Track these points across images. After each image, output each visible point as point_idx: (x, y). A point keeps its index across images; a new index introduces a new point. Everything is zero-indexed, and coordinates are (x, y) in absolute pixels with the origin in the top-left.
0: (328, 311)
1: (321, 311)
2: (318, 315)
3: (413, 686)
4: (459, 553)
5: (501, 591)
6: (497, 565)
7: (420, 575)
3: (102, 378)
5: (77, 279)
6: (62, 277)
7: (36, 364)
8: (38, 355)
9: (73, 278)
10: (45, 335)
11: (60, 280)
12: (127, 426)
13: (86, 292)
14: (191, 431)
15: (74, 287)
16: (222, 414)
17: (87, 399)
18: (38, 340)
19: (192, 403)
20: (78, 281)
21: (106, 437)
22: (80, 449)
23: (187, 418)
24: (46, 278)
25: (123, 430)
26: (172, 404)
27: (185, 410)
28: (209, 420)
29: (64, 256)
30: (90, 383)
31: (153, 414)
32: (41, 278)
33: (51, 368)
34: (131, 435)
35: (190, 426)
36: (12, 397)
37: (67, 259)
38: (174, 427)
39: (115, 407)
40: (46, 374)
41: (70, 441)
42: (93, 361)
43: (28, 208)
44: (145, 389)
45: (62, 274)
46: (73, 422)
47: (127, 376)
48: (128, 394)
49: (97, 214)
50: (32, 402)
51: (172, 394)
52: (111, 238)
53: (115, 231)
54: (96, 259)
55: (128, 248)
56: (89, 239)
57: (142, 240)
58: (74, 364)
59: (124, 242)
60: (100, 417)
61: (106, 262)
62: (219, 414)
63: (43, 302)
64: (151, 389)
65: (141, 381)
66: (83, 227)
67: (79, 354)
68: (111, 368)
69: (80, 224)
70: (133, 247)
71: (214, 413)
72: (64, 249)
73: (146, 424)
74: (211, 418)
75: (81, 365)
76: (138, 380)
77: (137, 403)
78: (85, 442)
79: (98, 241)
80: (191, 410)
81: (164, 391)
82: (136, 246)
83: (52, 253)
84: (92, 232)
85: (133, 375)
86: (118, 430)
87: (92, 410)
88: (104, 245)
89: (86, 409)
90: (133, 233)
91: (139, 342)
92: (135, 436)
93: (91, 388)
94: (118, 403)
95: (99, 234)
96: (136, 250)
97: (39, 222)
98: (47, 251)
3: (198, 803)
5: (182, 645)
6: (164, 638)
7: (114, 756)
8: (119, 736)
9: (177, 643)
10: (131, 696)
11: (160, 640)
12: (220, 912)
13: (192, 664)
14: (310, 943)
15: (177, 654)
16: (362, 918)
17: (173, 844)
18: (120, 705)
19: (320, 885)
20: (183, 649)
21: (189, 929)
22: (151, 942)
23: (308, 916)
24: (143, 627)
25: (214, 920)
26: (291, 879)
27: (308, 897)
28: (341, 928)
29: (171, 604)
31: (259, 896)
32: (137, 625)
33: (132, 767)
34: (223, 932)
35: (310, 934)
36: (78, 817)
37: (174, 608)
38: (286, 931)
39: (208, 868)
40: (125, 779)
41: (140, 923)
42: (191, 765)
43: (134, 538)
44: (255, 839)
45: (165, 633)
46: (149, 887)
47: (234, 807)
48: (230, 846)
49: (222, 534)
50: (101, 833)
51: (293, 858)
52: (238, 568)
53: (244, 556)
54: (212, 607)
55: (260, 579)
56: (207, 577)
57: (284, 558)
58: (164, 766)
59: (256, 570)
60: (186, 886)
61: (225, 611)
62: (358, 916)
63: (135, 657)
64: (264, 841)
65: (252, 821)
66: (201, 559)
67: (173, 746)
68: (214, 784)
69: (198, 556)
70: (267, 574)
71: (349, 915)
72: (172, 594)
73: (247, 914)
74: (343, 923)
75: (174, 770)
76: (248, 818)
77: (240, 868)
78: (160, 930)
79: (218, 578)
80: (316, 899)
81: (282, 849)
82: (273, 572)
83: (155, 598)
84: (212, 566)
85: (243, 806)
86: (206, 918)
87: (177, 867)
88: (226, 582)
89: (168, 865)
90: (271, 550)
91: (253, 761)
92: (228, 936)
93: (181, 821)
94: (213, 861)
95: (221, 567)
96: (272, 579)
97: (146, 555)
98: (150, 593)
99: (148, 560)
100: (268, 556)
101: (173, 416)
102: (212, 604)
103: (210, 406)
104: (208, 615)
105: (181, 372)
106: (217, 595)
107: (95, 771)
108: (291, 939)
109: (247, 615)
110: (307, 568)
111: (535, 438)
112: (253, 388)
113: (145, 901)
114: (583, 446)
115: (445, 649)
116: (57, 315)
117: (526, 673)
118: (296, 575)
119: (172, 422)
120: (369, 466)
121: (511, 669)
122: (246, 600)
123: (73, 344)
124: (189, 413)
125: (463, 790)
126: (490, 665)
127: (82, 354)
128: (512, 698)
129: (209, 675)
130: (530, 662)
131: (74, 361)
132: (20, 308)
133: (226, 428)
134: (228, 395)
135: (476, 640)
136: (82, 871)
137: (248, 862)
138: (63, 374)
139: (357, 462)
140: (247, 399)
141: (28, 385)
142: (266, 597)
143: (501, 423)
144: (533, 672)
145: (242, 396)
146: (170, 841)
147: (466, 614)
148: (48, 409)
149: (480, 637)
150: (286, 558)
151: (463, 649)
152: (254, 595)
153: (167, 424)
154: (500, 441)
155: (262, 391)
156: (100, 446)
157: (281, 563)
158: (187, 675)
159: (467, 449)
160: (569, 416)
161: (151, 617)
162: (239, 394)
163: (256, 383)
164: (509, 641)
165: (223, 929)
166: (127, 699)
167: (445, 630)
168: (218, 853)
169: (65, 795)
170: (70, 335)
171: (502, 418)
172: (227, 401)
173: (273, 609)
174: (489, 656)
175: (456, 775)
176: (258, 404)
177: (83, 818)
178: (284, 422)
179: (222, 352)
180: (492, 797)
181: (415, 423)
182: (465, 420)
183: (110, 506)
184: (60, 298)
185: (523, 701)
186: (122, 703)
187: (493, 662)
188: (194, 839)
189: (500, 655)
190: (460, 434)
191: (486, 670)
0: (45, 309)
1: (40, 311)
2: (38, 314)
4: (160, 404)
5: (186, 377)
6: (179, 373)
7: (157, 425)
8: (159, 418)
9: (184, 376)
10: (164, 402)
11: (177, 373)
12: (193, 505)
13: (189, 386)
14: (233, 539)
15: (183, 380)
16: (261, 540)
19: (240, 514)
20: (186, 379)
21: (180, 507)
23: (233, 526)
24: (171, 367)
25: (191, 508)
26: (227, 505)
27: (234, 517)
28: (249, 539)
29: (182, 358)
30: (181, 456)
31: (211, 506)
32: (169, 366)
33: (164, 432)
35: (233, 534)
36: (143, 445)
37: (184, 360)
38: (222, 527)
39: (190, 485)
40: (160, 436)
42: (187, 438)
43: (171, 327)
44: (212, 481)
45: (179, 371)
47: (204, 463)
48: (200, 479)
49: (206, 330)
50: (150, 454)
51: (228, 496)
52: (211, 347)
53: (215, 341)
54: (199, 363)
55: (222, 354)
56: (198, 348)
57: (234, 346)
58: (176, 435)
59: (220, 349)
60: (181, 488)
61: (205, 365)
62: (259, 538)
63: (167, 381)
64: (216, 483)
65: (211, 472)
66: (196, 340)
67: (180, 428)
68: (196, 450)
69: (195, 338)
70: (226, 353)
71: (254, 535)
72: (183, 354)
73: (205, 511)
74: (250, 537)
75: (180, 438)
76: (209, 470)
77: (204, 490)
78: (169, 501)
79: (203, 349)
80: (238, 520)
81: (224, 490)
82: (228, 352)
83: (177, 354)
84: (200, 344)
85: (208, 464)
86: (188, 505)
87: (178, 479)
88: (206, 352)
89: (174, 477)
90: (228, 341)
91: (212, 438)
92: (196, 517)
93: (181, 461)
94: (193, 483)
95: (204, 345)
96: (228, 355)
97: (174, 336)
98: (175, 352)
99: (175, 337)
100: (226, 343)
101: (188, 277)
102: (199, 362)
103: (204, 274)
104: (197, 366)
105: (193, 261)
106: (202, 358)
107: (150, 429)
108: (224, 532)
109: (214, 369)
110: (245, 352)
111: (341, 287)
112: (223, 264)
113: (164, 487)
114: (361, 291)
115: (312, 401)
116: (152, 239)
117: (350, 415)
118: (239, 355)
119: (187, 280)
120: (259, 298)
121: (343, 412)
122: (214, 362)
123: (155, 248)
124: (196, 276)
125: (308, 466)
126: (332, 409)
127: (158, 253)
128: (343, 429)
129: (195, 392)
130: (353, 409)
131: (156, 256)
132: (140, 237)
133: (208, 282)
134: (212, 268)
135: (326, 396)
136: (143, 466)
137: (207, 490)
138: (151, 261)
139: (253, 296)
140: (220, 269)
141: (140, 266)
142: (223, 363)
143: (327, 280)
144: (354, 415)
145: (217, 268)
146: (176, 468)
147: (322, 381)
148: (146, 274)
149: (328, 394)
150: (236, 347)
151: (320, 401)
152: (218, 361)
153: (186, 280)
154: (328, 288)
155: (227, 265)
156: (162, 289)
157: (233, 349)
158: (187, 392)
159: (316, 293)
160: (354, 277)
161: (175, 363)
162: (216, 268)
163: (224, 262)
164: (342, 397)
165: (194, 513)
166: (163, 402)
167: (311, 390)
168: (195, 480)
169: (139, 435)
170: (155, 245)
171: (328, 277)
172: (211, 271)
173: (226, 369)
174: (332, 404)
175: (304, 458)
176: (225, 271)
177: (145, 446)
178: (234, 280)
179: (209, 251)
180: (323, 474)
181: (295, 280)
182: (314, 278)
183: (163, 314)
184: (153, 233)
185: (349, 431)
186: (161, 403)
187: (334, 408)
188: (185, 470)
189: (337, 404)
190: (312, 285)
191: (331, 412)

課題内容: 上の記録のうち、「8: (38, 355)」を含む行から「40: (46, 374)」を含む行までを、両端の行も含めて番号付きリストとして出力してください。空行は除き、この範囲の行だけを挙げてください。

演習の出力:
1. 8: (38, 355)
2. 9: (73, 278)
3. 10: (45, 335)
4. 11: (60, 280)
5. 12: (127, 426)
6. 13: (86, 292)
7. 14: (191, 431)
8. 15: (74, 287)
9. 16: (222, 414)
10. 17: (87, 399)
11. 18: (38, 340)
12. 19: (192, 403)
13. 20: (78, 281)
14. 21: (106, 437)
15. 22: (80, 449)
16. 23: (187, 418)
17. 24: (46, 278)
18. 25: (123, 430)
19. 26: (172, 404)
20. 27: (185, 410)
21. 28: (209, 420)
22. 29: (64, 256)
23. 30: (90, 383)
24. 31: (153, 414)
25. 32: (41, 278)
26. 33: (51, 368)
27. 34: (131, 435)
28. 35: (190, 426)
29. 36: (12, 397)
30. 37: (67, 259)
31. 38: (174, 427)
32. 39: (115, 407)
33. 40: (46, 374)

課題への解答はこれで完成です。